Start of SUPPLIED PASSAGE

# 25.5" seneca saugeye 11/22!



## foxbites (Mar 15, 2010)

Sent from my EVO using Ohub Campfire mobile app
Tonight the saugeyes were on again. Caught 8 only 3 keepers and the 3 were all nice fish. All came right at dark. The biggest was 25.5" long. That's the biggest fish from Seneca I have caught this year.


----------



## 9Left (Jun 23, 2012)

Nice! Are you trolling? Casting stick baits?


----------



## foxbites (Mar 15, 2010)

I'm bank fishing and using a 5.5" smithwick limited rouge . 

Sent from my EVO using Ohub Campfire mobile app


----------



## BigFish614 (Jan 27, 2011)

I'm just about tired of you posting these fish every night... just kidding. But seriously. Awesome job man. Keep it up!!!

Sent from my SCH-I535 using Ohub Campfire mobile app


----------



## I_WALL_I (Apr 27, 2006)

Keep up the good work! The next coupla weeks should be killer! Great night, thanks again for sharing!


----------



## allbraid (Jan 14, 2012)

Great Job, awesome fish


----------



## 1basshunter (Mar 27, 2011)

That's not a fish, that's a water pig


----------



## Sr.Jigger (Feb 17, 2005)

Alright !! :B
Now here's a man who's got it figured out. Great job Foxbites.
We know it took some hours in the cold to get these result's.
Thank's for sharing.


----------

End of SUPPLIED PASSAGE
Start of DATA

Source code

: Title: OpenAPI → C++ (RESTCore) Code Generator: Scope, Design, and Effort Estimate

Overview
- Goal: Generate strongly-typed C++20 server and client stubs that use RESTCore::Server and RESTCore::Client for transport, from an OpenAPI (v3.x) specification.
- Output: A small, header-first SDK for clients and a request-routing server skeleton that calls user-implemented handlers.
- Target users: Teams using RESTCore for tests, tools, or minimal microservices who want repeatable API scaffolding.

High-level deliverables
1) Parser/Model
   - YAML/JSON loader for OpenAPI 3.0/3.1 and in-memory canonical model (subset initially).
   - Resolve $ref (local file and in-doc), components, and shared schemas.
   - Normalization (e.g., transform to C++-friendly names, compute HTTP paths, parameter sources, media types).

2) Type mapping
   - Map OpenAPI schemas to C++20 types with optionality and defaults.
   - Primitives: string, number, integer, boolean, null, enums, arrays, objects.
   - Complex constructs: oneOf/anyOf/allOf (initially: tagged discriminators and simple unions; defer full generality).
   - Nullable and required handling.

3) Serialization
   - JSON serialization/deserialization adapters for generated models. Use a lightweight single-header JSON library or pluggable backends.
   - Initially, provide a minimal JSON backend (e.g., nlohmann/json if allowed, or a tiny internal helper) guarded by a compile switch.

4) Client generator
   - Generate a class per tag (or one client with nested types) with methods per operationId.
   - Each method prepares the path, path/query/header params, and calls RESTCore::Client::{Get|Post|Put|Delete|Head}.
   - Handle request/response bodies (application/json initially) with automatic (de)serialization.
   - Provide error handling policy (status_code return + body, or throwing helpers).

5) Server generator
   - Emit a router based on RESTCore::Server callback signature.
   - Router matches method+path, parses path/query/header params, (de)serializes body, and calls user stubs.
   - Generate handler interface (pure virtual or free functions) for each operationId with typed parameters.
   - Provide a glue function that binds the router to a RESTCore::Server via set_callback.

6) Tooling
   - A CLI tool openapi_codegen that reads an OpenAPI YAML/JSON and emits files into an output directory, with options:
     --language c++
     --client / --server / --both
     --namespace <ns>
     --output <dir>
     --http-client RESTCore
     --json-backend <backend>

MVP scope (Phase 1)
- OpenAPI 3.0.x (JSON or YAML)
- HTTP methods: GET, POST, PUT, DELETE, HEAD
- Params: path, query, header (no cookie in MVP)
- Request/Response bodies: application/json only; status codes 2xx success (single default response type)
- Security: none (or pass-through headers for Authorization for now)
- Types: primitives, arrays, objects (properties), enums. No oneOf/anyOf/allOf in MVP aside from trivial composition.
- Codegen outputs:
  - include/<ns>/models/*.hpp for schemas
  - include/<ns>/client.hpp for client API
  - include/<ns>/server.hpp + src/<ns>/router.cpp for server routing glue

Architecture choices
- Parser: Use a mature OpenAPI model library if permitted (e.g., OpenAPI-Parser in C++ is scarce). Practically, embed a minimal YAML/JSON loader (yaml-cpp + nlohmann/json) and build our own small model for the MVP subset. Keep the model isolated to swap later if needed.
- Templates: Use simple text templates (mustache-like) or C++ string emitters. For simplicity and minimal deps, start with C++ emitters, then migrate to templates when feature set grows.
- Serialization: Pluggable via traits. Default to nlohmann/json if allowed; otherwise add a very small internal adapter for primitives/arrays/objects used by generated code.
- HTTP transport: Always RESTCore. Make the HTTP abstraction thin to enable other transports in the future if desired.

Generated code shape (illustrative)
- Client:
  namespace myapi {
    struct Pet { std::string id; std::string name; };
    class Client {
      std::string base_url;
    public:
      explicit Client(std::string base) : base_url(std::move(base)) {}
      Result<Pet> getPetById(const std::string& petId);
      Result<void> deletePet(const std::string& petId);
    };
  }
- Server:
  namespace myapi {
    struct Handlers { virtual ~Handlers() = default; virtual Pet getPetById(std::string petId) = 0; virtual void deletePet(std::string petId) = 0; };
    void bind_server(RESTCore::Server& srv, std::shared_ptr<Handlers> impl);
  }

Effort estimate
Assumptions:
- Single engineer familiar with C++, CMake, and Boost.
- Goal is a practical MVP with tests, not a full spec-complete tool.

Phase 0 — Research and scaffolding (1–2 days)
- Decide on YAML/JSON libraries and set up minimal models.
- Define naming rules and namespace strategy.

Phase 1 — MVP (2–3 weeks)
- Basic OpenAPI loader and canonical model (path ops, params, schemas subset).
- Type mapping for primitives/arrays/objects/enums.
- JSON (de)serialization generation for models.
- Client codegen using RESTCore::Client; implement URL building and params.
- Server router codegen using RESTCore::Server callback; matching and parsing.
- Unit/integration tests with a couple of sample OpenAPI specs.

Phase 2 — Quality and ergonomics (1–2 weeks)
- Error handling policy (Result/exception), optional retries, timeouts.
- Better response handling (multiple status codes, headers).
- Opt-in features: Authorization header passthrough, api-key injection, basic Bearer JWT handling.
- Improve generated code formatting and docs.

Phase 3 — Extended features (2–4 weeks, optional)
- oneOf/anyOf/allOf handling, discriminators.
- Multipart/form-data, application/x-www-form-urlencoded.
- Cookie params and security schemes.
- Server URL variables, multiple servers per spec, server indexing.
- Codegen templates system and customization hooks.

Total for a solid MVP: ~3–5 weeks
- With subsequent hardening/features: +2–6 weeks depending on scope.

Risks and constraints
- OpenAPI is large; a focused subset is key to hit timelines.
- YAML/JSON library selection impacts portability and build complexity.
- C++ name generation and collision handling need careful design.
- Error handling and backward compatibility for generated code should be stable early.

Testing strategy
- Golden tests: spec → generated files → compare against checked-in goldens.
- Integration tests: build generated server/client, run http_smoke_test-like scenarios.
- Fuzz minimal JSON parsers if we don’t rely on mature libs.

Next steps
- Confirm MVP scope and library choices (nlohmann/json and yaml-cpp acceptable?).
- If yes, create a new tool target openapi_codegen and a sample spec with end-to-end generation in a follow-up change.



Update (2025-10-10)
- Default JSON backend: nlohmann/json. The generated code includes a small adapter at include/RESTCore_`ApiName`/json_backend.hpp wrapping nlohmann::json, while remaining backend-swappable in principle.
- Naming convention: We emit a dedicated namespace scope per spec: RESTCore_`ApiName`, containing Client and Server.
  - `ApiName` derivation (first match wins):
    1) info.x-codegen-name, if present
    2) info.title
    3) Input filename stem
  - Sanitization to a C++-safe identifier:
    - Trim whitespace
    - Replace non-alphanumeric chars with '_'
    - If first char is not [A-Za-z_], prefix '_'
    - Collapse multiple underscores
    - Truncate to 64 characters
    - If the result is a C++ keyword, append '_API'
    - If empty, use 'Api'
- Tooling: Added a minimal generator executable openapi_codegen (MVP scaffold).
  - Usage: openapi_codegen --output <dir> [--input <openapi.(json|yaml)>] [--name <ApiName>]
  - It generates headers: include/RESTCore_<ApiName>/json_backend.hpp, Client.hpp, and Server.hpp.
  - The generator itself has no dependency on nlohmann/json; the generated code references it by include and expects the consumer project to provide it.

End of DATA

EXERCISE REQUIREMENTS
A – Answer these questions from the saugeye thread:
(i) How long was the biggest fish caught that night?
(ii) What lure was the bank fisherman using?
(iii) What did 1basshunter call the fish instead of a fish?
B – Reproduce the lines in the records starting with the line containing "Testing strategy" and going on through the line containing "- Fuzz minimal", both included.

TASK-BY-TASK RESULTS
A –
(i) 25.5"
(ii) A 5.5" smithwick limited rouge
(iii) A water pig

B –
Testing strategy
- Golden tests: spec → generated files → compare against checked-in goldens.
- Integration tests: build generated server/client, run http_smoke_test-like scenarios.
- Fuzz minimal JSON parsers if we don’t rely on mature libs.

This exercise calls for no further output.